In der Ukraine traf so ziemlich alles aufeinander, was einen erfolgreichen Einsatz von Kampfhubschraubern verhinderte. Aus diesem Grund sollte man auch tunlichst davon absehen, daraus die falschen Schlüsse zu ziehen. Was die Russen gemacht haben wir dermaßen dumm und überheblich, dass die Verlustzahlen noch geradezu gnädig aussehen, weil in der wichtigsten Phase auch auf ukrainischer Seite nicht die notwendigen Mittel zur Verfügung standen.

Zitat:In diesem Kontext sollte dann die Frage sein, wie ein zukünftiger Kampfhubschrauber spezifisch für den Kriegsraum in Osteuropa beschaffen sein sollte und noch spezifischer für einen Einsatz im Baltikum weil dort meiner Meinung nach am ehesten eine solche Zone entstehen könnte, in welcher keine Seite im größeren Stil temporär andere Lufteinheiten einsetzen kann, womit dort dann Kampfhubschrauber zu einer Lösung werden könnten um schnell auf wechselnde feindliche Schwerpunkte hin Feuerkraft verlegen und konzentrieren zu können.

Er sollte über Sensorik im Mast oder zumindest auf dem Dach verfügen (definitiv eher ersteres), möglichst leicht und beweglich sein, effizient im Übergangsbereich und mit geringer Signatur - kommt einem irgendwie bekannt vor, oder.
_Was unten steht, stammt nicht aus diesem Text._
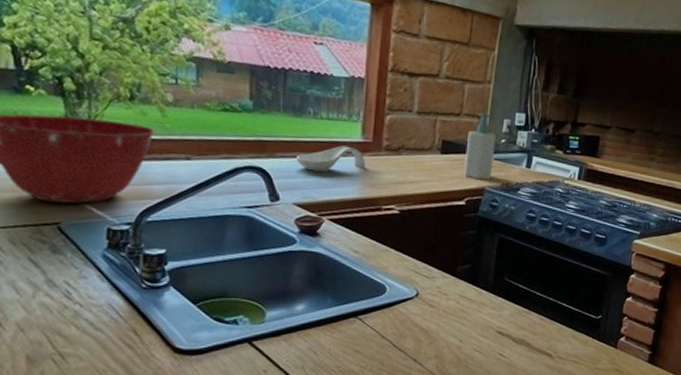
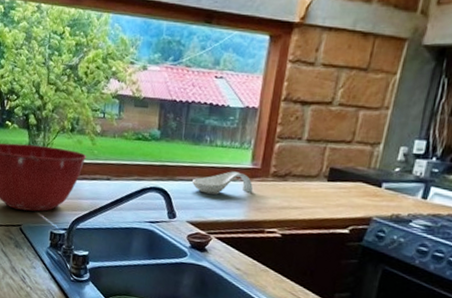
soap bottle: present [463,113,496,180] -> none [349,140,390,210]

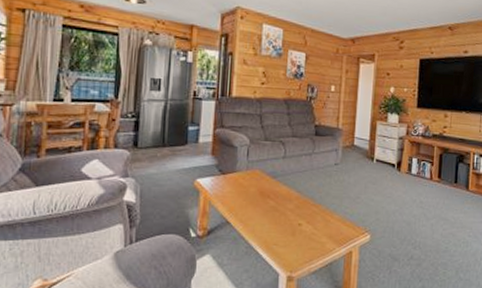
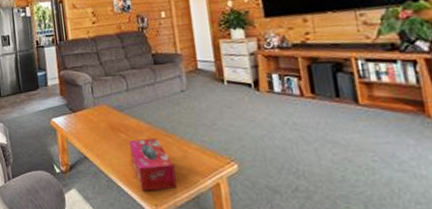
tissue box: none [275,206,315,258] -> present [129,137,177,191]

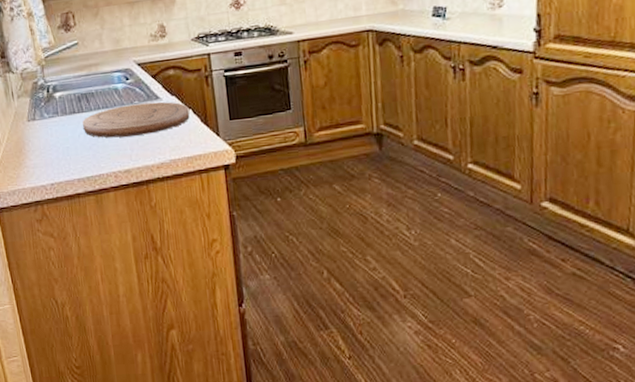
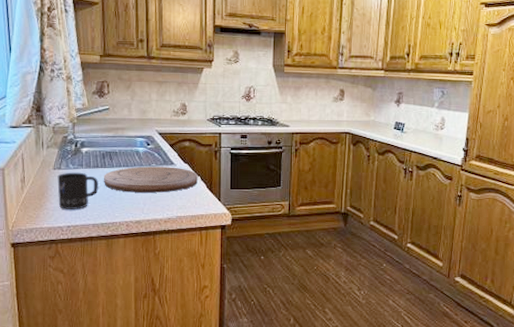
mug: none [33,121,79,165] -> present [57,172,98,209]

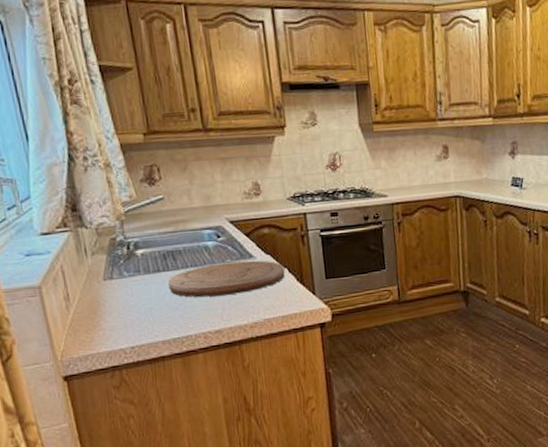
mug: present [57,172,98,209] -> none [110,280,164,327]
Wink
Darüber hinaus wäre eine einfache Wartbarkeit und insbesondere eine Wartungsfreiheit mit Blick auf Spezialwerkzeuge über einen relevanten Einsatzzeitraum relevant. Der Anschaffungspreis dürfte im Vergleich zu den laufenden Kosten sogar etwas höher sein (bedeutet aber nicht übertrieben hoch), denn bei letzteren geht final die Kriegsfähigkeit verloren.